Con el décimo vaso de vino, el abuelo sentía bullir en sus entrañas una rabia salvaje que le impedía permanecer quieto en la silla que ocupaba. Sus hijos varones muertos por causa de un general bajito, de ridícula estampa, que decidió un día no tener en cuenta la opinión de todo un pueblo y, favoreciendo a los más ricos, aprovechó la falta de entendimiento entre los políticos electos, también sedientos de poder, dio un golpe de estado para tomar las riendas de un país hundido en la miseria, hambriento y sin futuro.

Sus hijos varones muertos, pensaba el anciano, por causa del enfrentamiento entre un grupo formado por algunos pobres venidos a más, sindicalistas que habían olvidado la razón de ser de los sindicatos y políticos chaqueteros que pensaban medrar con la República lo que no pudieron hacer en la Monarquía y otro grupo compuesto por terratenientes, industriales y católicos a machamartillo, encabezado por aquel general meapilas que pensaba sustentar su poder en las tres columnas, Ejército, Iglesia y Capital, que durante muchos años habían asfixiado a los más pobres.
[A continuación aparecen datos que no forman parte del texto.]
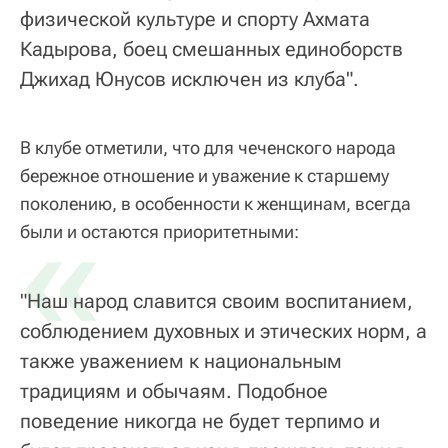
физической культуре и спорту Ахмата
Кадырова, боец смешанных единоборств
Джихад Юнусов исключен из клуба".
В клубе отметили, что для чеченского народа
бережное отношение и уважение к старшему
поколению, в особенности к женщинам, всегда
«
были и остаются приоритетными:
"Наш народ славится своим воспитанием,
соблюдением духовных и этических норм, а
также уважением к национальным
традициям и обычаям. Подобное
поведение никогда не будет терпимо и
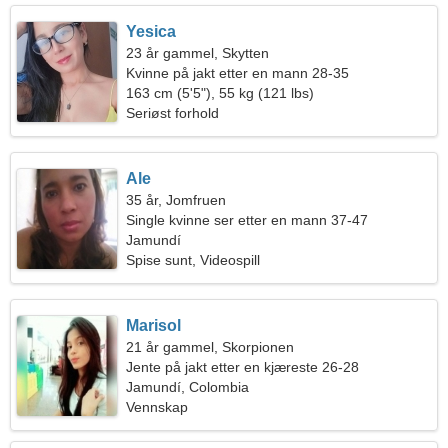
Yesica
23 år gammel, Skytten
Kvinne på jakt etter en mann 28-35
163 cm (5'5"), 55 kg (121 lbs)
Seriøst forhold
Ale
35 år, Jomfruen
Single kvinne ser etter en mann 37-47
Jamundí
Spise sunt, Videospill
Marisol
21 år gammel, Skorpionen
Jente på jakt etter en kjæreste 26-28
Jamundí, Colombia
Vennskap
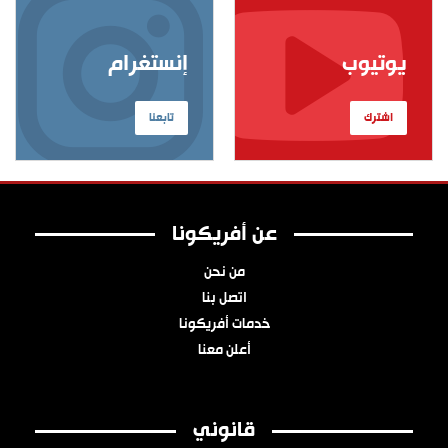
يوتيوب
إنستغرام
اشترك
تابعنا
عن أفريكونا
من نحن
اتصل بنا
خدمات أفريكونا
أعلن معنا
قانوني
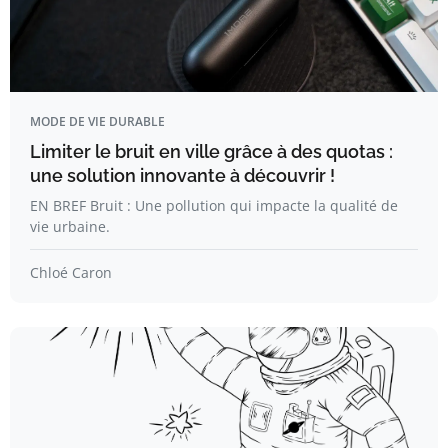
MODE DE VIE DURABLE
Limiter le bruit en ville grâce à des quotas :
une solution innovante à découvrir !
EN BREF Bruit : Une pollution qui impacte la qualité de
vie urbaine.
Chloé Caron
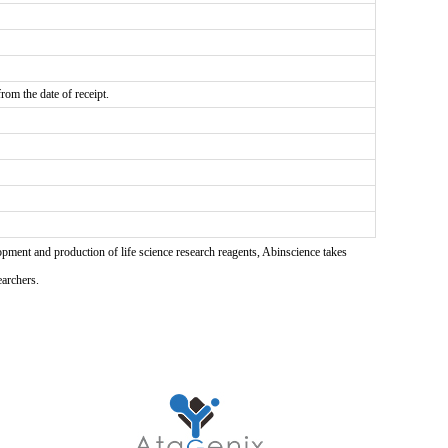
rom the date of receipt.
pment and production of life science research reagents, Abinscience takes
earchers.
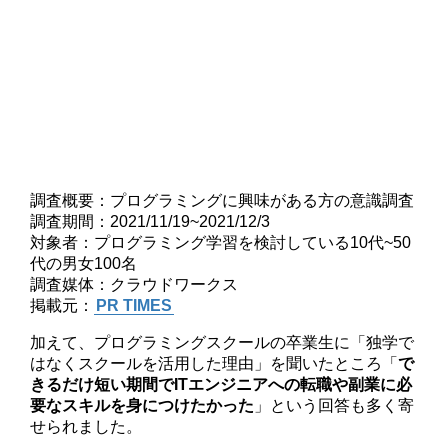
調査概要：プログラミングに興味がある方の意識調査
調査期間：2021/11/19~2021/12/3
対象者：プログラミング学習を検討している10代~50
代の男女100名
調査媒体：クラウドワークス
掲載元：
PR TIMES
加えて、プログラミングスクールの卒業生に「独学で
はなくスクールを活用した理由」を聞いたところ「
で
きるだけ短い期間でITエンジニアへの転職や副業に必
要なスキルを身につけたかった
」という回答も多く寄
せられました。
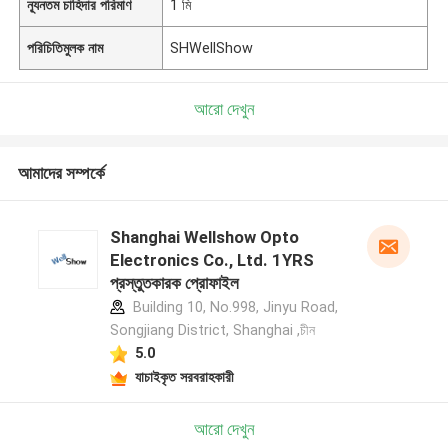
ন্যূনতম চাহিদার পরিমাণ
1 মি
পরিচিতিমুলক নাম
SHWellShow
আরো দেখুন
আমাদের সম্পর্কে
Shanghai Wellshow Opto
Electronics Co., Ltd. 1YRS
প্রস্তুতকারক প্রোফাইল
Building 10, No.998, Jinyu Road,
Songjiang District, Shanghai ,চীন
5.0
যাচাইকৃত সরবরাহকারী
আরো দেখুন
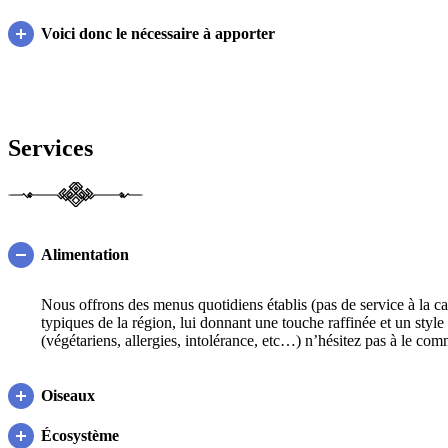
Voici donc le nécessaire à apporter
Services
Alimentation
Nous offrons des menus quotidiens établis (pas de service à la car
typiques de la région, lui donnant une touche raffinée et un styl
(végétariens, allergies, intolérance, etc…) n’hésitez pas à le com
Oiseaux
Écosystème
En un momento de ira incontenible, gritó para hacer añicos el silencio de la taberna.

- ¡Me cago en dios, en Franco y en la puta que los parió!

Con pocas palabras se pueden decir muchas cosas, pensaba el anciano, maniatado en la caja de un camión en compañía de otros labradores, mientras un pelotón de la Falange, armado con fusiles, los conducía en su último viaje hasta las tapias del cementerio del pueblo.